Orient Commercial Joint Stock Bank (OCB)
- Native name: Ngân hàng Thương mại Cổ phần Phương Đông Ngân hàng Phương Đông
- Type: Private
- Traded as: HOSE: OCB
- Industry: Financial services
- Founded: June 10, 1996
- Headquarters: The Hallmark Tower, 15 Trần Bạch Đằng Boulevard, Thủ Thiêm, Thủ Đức, Ho Chi Minh City, Vietnam
- Area served: Vietnam
- Key people: Trinh Van Tuan, Chairman of the BOD
- Products: Deposits services, Loans services, Remittance services, Account service, International settlement
- Number of employees: 1,539
- Website: www.ocb.com.vn/vi

= Orient Commercial Joint Stock Bank =

Vietnamese bank

The Orient Commercial Joint Stock Bank (also known as Oricombank and OCB, Ngân hàng Phương Đông) is a joint-stock commercial bank state-owned (100%) government by the Vietnam National Hydrometeorological Administration under the Ministry of Natural Resources and Environment (now Ministry of Agriculture and Environment in Vietnam. Its Swift code is ORCOVNVX.

== History ==
OCB was established on June 10, 1996 in Ho Chi Minh City. In the early years of its establishment, OCB focused on developing retail banking services, such as deposit mobilization, lending, payment, card services, etc.. OCB also expanded its operating network to many provinces and cities across the country.

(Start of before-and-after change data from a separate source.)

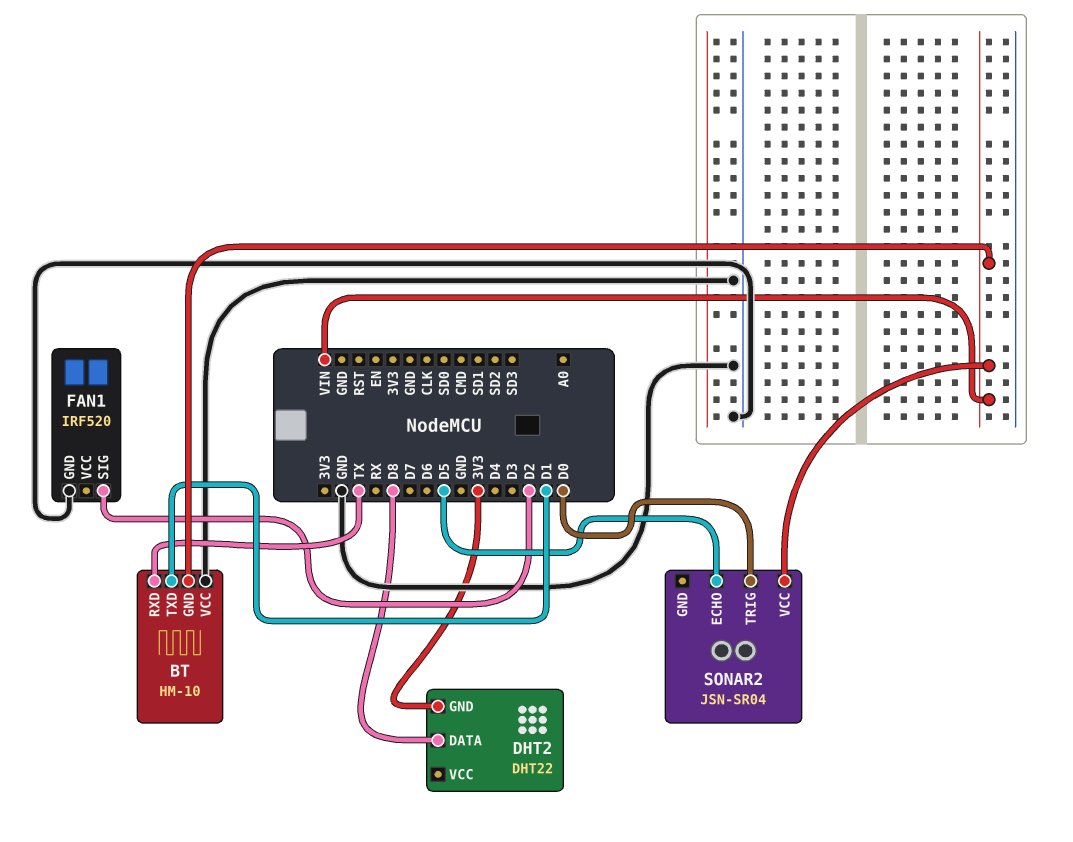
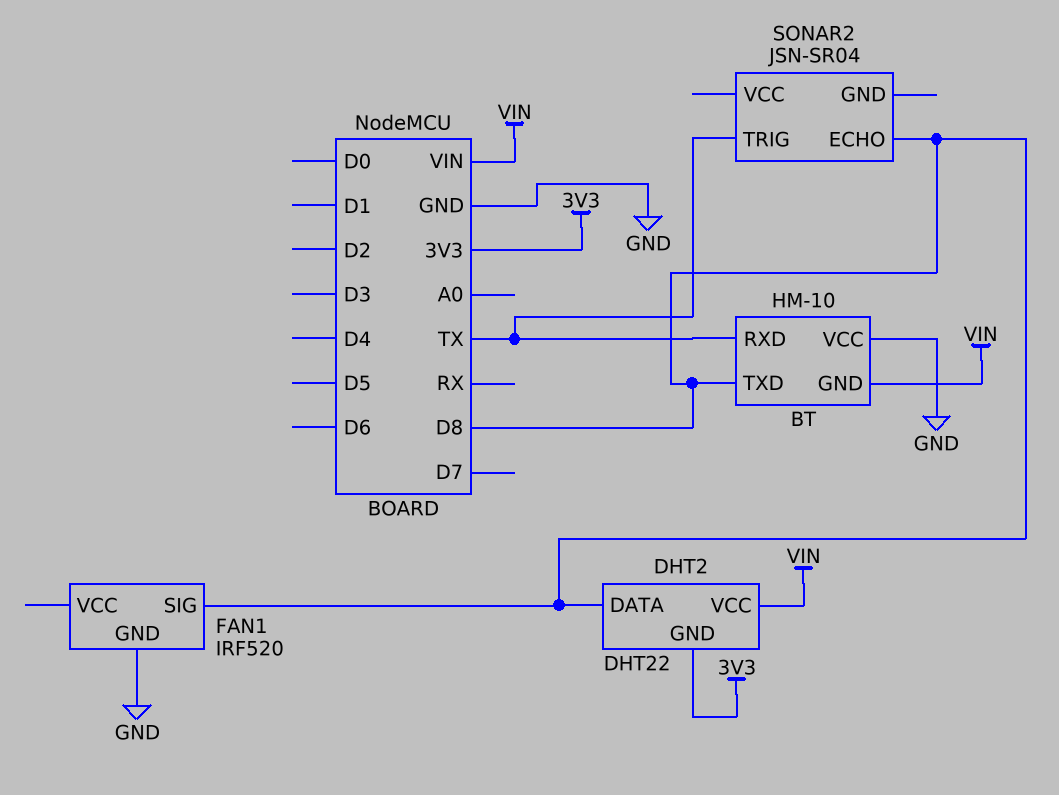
BT pin TXD: D1 -> D8
DHT2 pin VCC: none -> VIN
FAN1 pin SIG: D2 -> D8
SONAR2 pin ECHO: D5 -> D8
SONAR2 pin TRIG: D0 -> TX
SONAR2 pin VCC: VIN -> none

From 2000 onwards, OCB began to grow rapidly. The bank has developed more modern banking products and services, such as online banking, mobile banking, etc. OCB also invested heavily in information technology and human resource development.

In 2008, OCB was granted a license by the State Bank of Vietnam to establish Phương Đông Securities Company (OCB Securities). On August 26, 2009 OCB agreed to increase steadily share ownership for BNP Paribas from 10% to 15% and to 20% after the approval of the State Bank of Vietnam and the Government. In December 2017, BNP Paribas has sold all 74.7 million shares in OCB and is no longer a shareholder.

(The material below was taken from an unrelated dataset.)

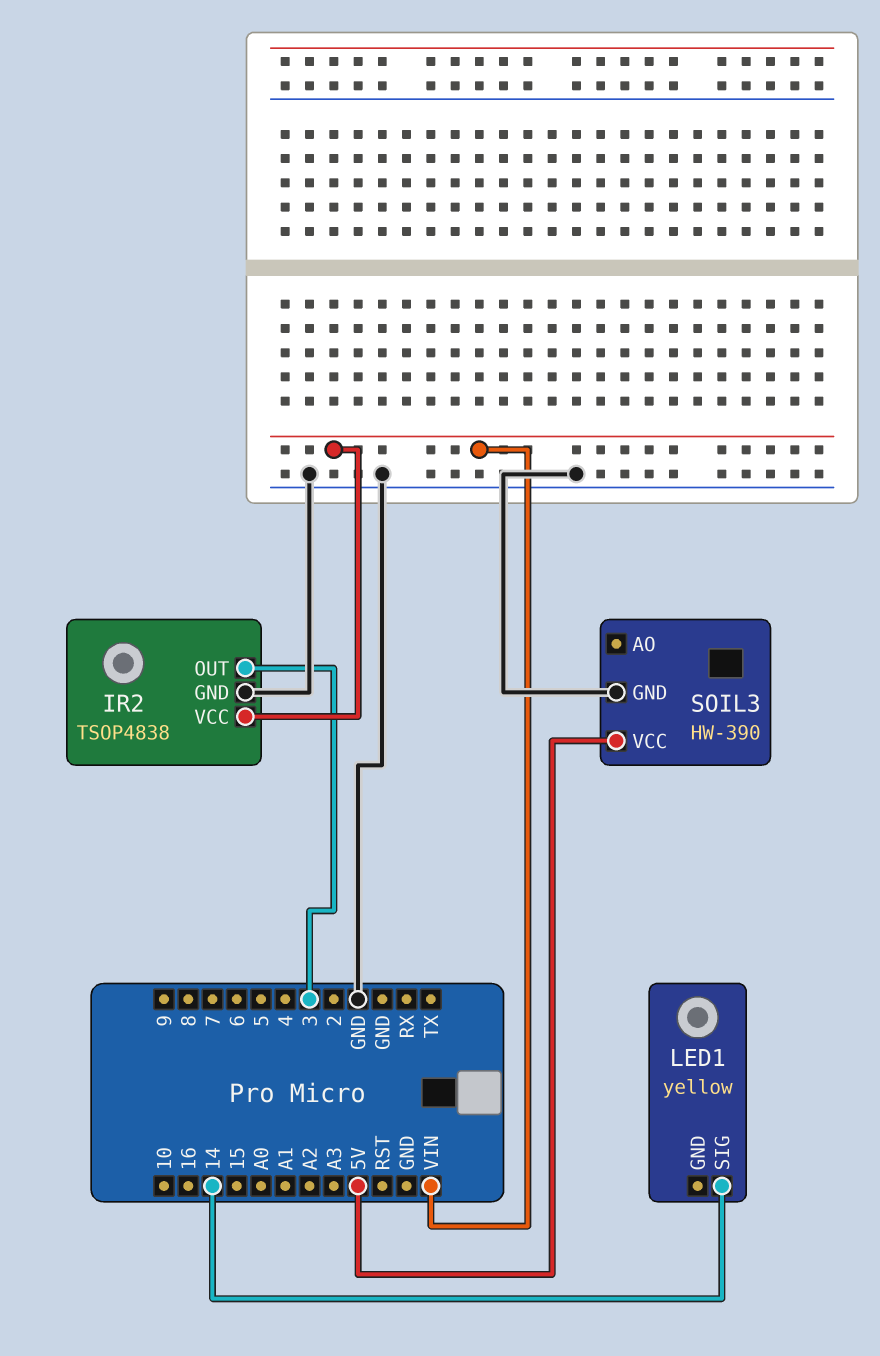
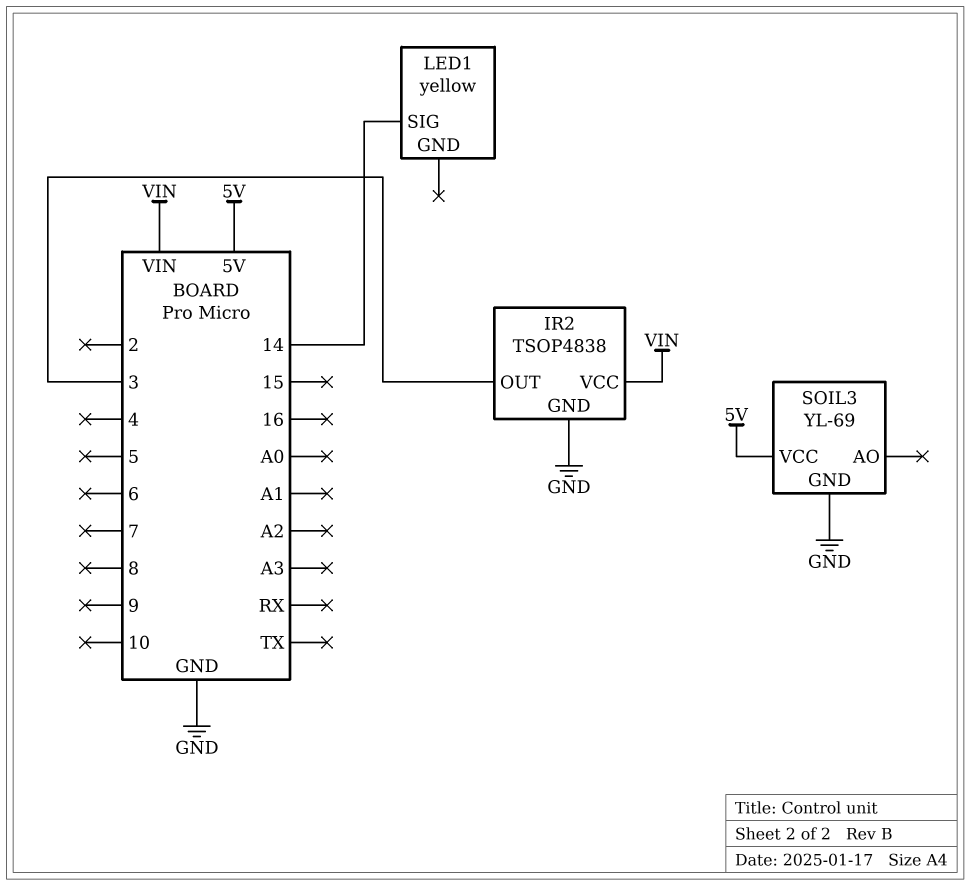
SOIL3: HW-390 -> YL-69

In 2018, OCB was recognized by the State Bank of Vietnam for successfully completing the implementation of Basel II. Basel II is an international set of standards for bank risk management. In January 2020, Aozora Bank of Japan purchased a 15% stake in OCB.

In 2021, OCB was officially listed on the Ho Chi Minh City Stock Exchange (HOSE).